YOUR INSTRUCTIONS:
Reproduce the listing word for word, leaving every picture behind.

════════

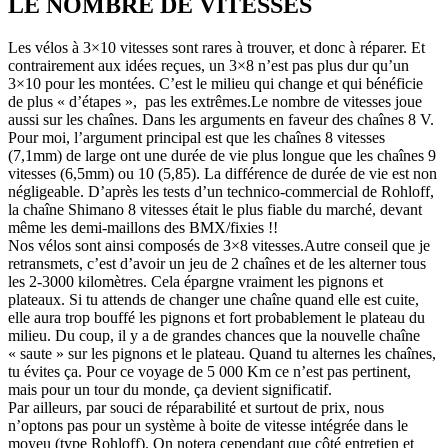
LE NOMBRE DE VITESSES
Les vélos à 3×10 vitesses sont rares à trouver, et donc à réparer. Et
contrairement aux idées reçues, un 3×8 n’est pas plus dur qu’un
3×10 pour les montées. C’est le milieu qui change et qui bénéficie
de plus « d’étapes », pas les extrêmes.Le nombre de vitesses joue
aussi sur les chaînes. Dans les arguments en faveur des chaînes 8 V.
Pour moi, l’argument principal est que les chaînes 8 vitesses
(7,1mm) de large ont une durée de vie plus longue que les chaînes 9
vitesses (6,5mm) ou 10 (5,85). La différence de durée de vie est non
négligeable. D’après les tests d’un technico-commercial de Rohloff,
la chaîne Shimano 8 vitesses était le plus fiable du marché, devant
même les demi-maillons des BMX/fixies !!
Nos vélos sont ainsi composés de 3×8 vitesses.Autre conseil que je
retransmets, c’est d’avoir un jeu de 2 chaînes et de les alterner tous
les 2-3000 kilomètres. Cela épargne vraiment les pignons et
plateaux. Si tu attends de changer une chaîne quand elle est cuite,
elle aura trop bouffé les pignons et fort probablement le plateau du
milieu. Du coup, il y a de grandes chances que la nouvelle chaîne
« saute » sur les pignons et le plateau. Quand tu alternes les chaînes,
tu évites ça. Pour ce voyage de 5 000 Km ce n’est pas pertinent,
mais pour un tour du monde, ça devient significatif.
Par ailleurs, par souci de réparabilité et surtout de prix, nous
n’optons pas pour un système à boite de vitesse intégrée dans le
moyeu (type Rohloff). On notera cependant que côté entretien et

════════

TASK RESULT:
LE NOMBRE DE VITESSES
Les vélos à 3×10 vitesses sont rares à trouver, et donc à réparer. Et
contrairement aux idées reçues, un 3×8 n’est pas plus dur qu’un
3×10 pour les montées. C’est le milieu qui change et qui bénéficie
de plus « d’étapes », pas les extrêmes.Le nombre de vitesses joue
aussi sur les chaînes. Dans les arguments en faveur des chaînes 8 V.
Pour moi, l’argument principal est que les chaînes 8 vitesses
(7,1mm) de large ont une durée de vie plus longue que les chaînes 9
vitesses (6,5mm) ou 10 (5,85). La différence de durée de vie est non
négligeable. D’après les tests d’un technico-commercial de Rohloff,
la chaîne Shimano 8 vitesses était le plus fiable du marché, devant
même les demi-maillons des BMX/fixies !!
Nos vélos sont ainsi composés de 3×8 vitesses.Autre conseil que je
retransmets, c’est d’avoir un jeu de 2 chaînes et de les alterner tous
les 2-3000 kilomètres. Cela épargne vraiment les pignons et
plateaux. Si tu attends de changer une chaîne quand elle est cuite,
elle aura trop bouffé les pignons et fort probablement le plateau du
milieu. Du coup, il y a de grandes chances que la nouvelle chaîne
« saute » sur les pignons et le plateau. Quand tu alternes les chaînes,
tu évites ça. Pour ce voyage de 5 000 Km ce n’est pas pertinent,
mais pour un tour du monde, ça devient significatif.
Par ailleurs, par souci de réparabilité et surtout de prix, nous
n’optons pas pour un système à boite de vitesse intégrée dans le
moyeu (type Rohloff). On notera cependant que côté entretien et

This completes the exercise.